Sunday, June 23, 2024

Environment chief cites ‘brutal contradictions’ in AMLO government

Environment Minister Víctor Manuel Toledo has rebuked the federal government of which he is part, asserting that it is full of “brutal contradictions.”

In an audio recording of a meeting with other federal cabinet members, Toledo openly expresses his dissatisfaction with the government and some of its members.

In the recording, which circulated on social media on Wednesday, the minister refers to things he has observed during 10 months in his role. He became environment minister in May 2019 so the audio would have been recorded in March 2020.

Toledo is heard saying that the government led by President López Obrador – the so-called Fourth Transformation, or 4T – doesn’t have clear objectives.

“This government is a government of brutal contradictions,” Toledo said, asserting that his view is supported by the “power struggles” he has observed within the president’s cabinet.

He took aim at López Obrador’s chief of staff, charging that he has blocked environmental projects and stood in the way of a transition to clean energy.

“Alfonso Romo has acquired enormous … power within the government, given to him by the president,” Toledo said.

The minister also said the Ministry of Agriculture and Rural Development (Sader), led by Víctor Villalobos, is opposed to agroecology, which his ministry supports.

He said that Sader, as well as the U.S. government and 20 foreign embassies in Mexico, opposed the Environment Ministry’s move to ban glyphosate – the active ingredient in the Monsanto herbicide Roundup, whose effect on human health is hotly contested.

“We’re not going to be able to freely transition to agroecology because the president, the Agriculture Ministry and the head of the president’s office [Romo] are against all this,” Toledo said.

He also said that the president – in a move that appears at odds with his normally nationalistic tendencies – convened a cabinet meeting to promote a project in which a U.S. company would purchase or rent ejidos, or community land, in Campeche and Tabasco to establish a massive dairy farm.

“Fortunately, it wasn’t achieved,” Toledo said.

He also said that Romo invited him to a breakfast with the owner of Grupo México, the country’s largest mining company, to try to convince him to make the Environment Ministry “more accessible” to mining firms.

In addition, the minister said there were differences in opinion within the government about whether a brewery being built by United States company Constellation Brands in Mexicali, Baja California, should be allowed to go ahead.
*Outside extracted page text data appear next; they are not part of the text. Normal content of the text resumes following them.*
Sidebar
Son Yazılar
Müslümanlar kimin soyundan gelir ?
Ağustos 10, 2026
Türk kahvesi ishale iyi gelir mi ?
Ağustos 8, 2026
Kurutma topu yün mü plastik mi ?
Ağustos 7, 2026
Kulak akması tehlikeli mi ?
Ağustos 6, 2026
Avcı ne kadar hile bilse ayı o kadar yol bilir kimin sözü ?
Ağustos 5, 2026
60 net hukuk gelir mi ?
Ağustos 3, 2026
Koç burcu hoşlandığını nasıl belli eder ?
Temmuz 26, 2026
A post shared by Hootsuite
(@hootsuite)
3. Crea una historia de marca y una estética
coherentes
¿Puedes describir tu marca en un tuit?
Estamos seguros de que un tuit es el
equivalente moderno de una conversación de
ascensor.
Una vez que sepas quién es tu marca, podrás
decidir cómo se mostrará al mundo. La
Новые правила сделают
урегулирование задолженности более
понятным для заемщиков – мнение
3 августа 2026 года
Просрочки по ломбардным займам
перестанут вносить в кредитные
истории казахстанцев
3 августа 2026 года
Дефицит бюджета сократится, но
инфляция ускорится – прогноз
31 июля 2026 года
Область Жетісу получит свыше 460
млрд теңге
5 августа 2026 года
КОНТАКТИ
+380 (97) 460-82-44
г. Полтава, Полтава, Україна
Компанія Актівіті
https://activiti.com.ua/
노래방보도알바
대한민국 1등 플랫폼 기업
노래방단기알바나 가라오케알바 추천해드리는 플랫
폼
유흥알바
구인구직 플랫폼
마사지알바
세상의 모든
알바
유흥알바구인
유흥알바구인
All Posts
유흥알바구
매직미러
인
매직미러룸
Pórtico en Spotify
He said the Interior Ministry was in favor of the project and that a deputy interior minister convened a meeting to try to convince officials of five other ministries to support it.
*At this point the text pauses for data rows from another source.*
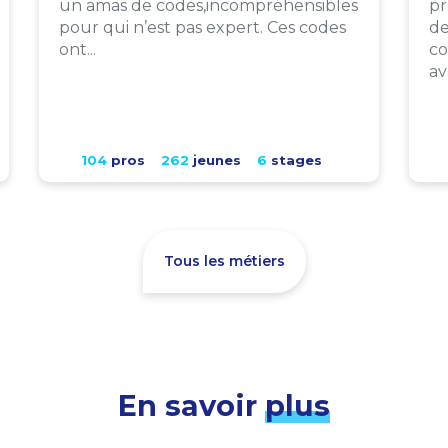
un amas de codes,incompréhensibles
pr
pour qui n’est pas expert. Ces codes
de
ont...
co
av
104
pros
262
jeunes
6
stages
Tous les métiers
En savoir
plus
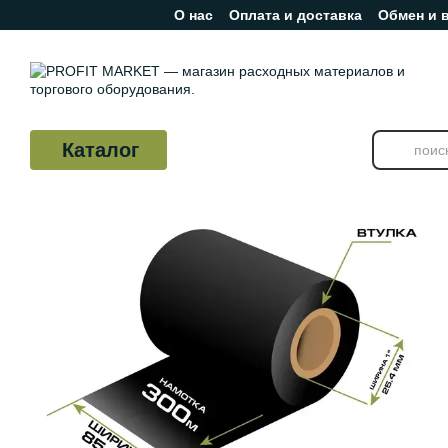
О нас
Оплата и доставка
Обмен и 
Перейти к основному контенту
Отзывы о магазине
Каталог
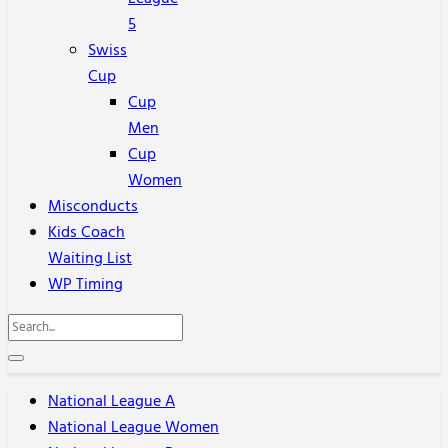
5
Swiss
Cup
Cup
Men
Cup
Women
Misconducts
Kids Coach
Waiting List
WP Timing
National League A
National League Women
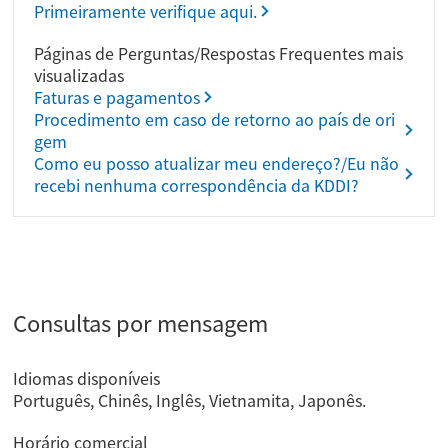
Primeiramente verifique aqui.
Páginas de Perguntas/Respostas Frequentes mais
visualizadas
Faturas e pagamentos
Procedimento em caso de retorno ao país de ori
gem
Como eu posso atualizar meu endereço?/Eu não
recebi nenhuma correspondência da KDDI?
Consultas por mensagem
Idiomas disponíveis
Português, Chinês, Inglês, Vietnamita, Japonês.
Horário comercial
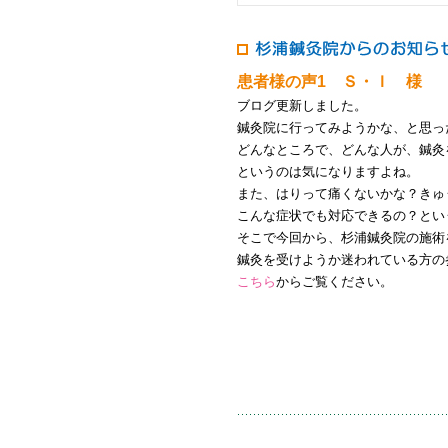
患者様の声1 Ｓ・Ｉ 様
ブログ更新しました。
鍼灸院に行ってみようかな、と思っ
どんなところで、どんな人が、鍼灸
というのは気になりますよね。
また、はりって痛くないかな？きゅ
こんな症状でも対応できるの？とい
そこで今回から、杉浦鍼灸院の施術
鍼灸を受けようか迷われている方の
こちら
からご覧ください。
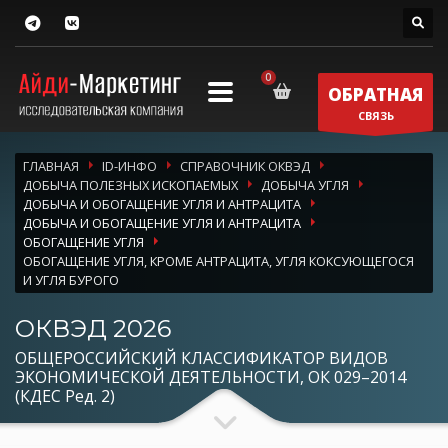
ОБРАТНАЯ
СВЯЗЬ
ГЛАВНАЯ
ID-ИНФО
СПРАВОЧНИК ОКВЭД
ДОБЫЧА ПОЛЕЗНЫХ ИСКОПАЕМЫХ
ДОБЫЧА УГЛЯ
ДОБЫЧА И ОБОГАЩЕНИЕ УГЛЯ И АНТРАЦИТА
ДОБЫЧА И ОБОГАЩЕНИЕ УГЛЯ И АНТРАЦИТА
ОБОГАЩЕНИЕ УГЛЯ
ОБОГАЩЕНИЕ УГЛЯ, КРОМЕ АНТРАЦИТА, УГЛЯ КОКСУЮЩЕГОСЯ
И УГЛЯ БУРОГО
ОКВЭД 2026
ОБЩЕРОССИЙСКИЙ КЛАССИФИКАТОР ВИДОВ
ЭКОНОМИЧЕСКОЙ ДЕЯТЕЛЬНОСТИ, ОК 029–2014
(КДЕС Ред. 2)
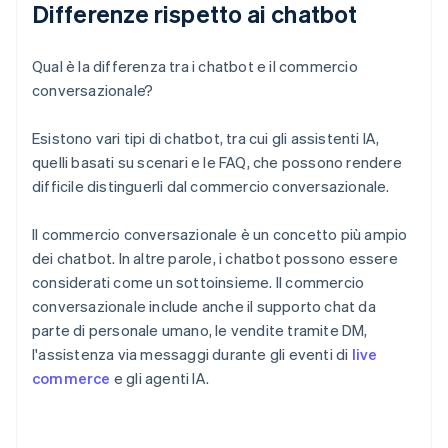
Differenze rispetto ai chatbot
Qual è la differenza tra i chatbot e il commercio
conversazionale?
Esistono vari tipi di chatbot, tra cui gli assistenti IA,
quelli basati su scenari e le FAQ, che possono rendere
difficile distinguerli dal commercio conversazionale.
Il commercio conversazionale è un concetto più ampio
dei chatbot. In altre parole, i chatbot possono essere
considerati come un sottoinsieme. Il commercio
conversazionale include anche il supporto chat da
parte di personale umano, le vendite tramite DM,
l'assistenza via messaggi durante gli eventi di
live
commerce
e gli agenti IA.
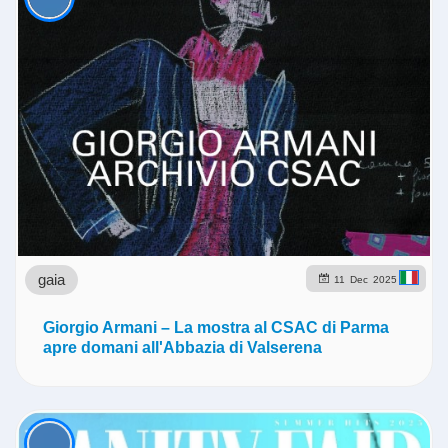
gaia
11
Dec
2025
Giorgio Armani – La mostra al CSAC di Parma
apre domani all'Abbazia di Valserena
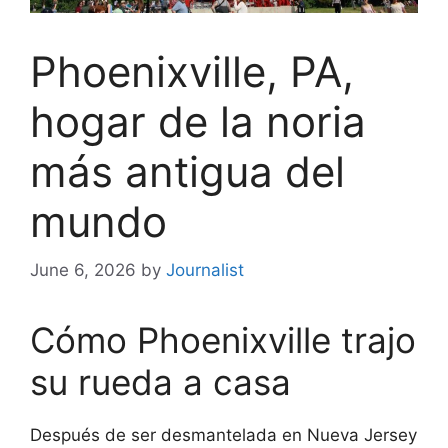
Phoenixville, PA,
hogar de la noria
más antigua del
mundo
June 6, 2026
by
Journalist
Cómo Phoenixville trajo
su rueda a casa
Después de ser desmantelada en Nueva Jersey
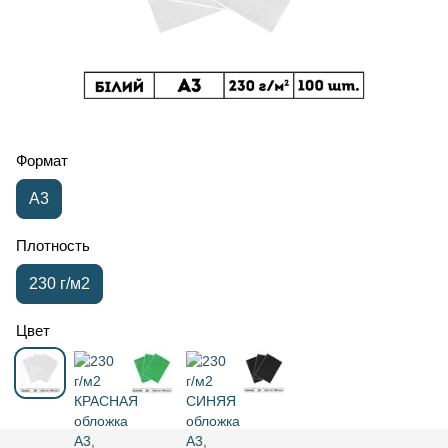
Формат
А3
Плотность
230 г/м2
Цвет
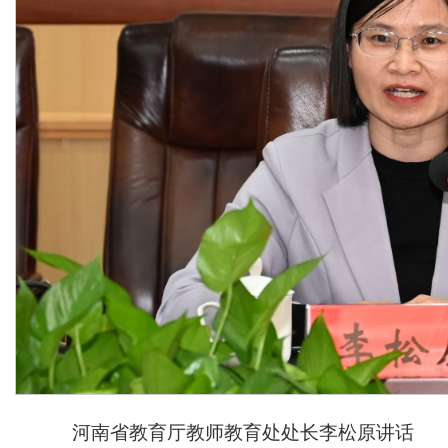
河南省教育厅教师教育处处长李松原讲话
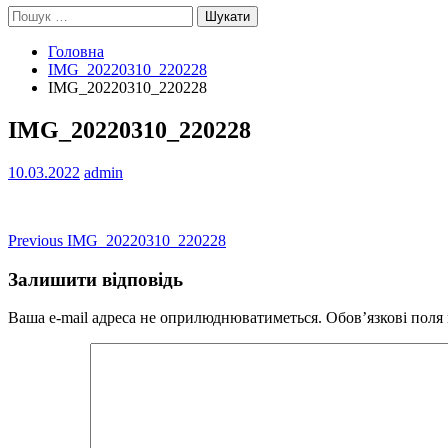
Пошук:
Головна
IMG_20220310_220228
IMG_20220310_220228
IMG_20220310_220228
10.03.2022
admin
Навігація
Previous
Previous
IMG_20220310_220228
post:
записів
Залишити відповідь
Ваша e-mail адреса не оприлюднюватиметься.
Обов’язкові поля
The US $1.4 billion brewery project was ultimately axed in March after three-quarters of citizens who participated in a public consultation opposed it.

Toledo also said he had differences with Energy Minister Rocío Nahle although he didn’t specify what they were. The clash could be related to renewable energy companies because the Energy Ministry has taken steps this year to limit their future expansion.

“Our vision,” Toledo told his fellow, apparently like-minded cabinet members, “is not in the rest of the cabinet at all and I’m afraid that it’s not in the president’s head either, … it has to be said.”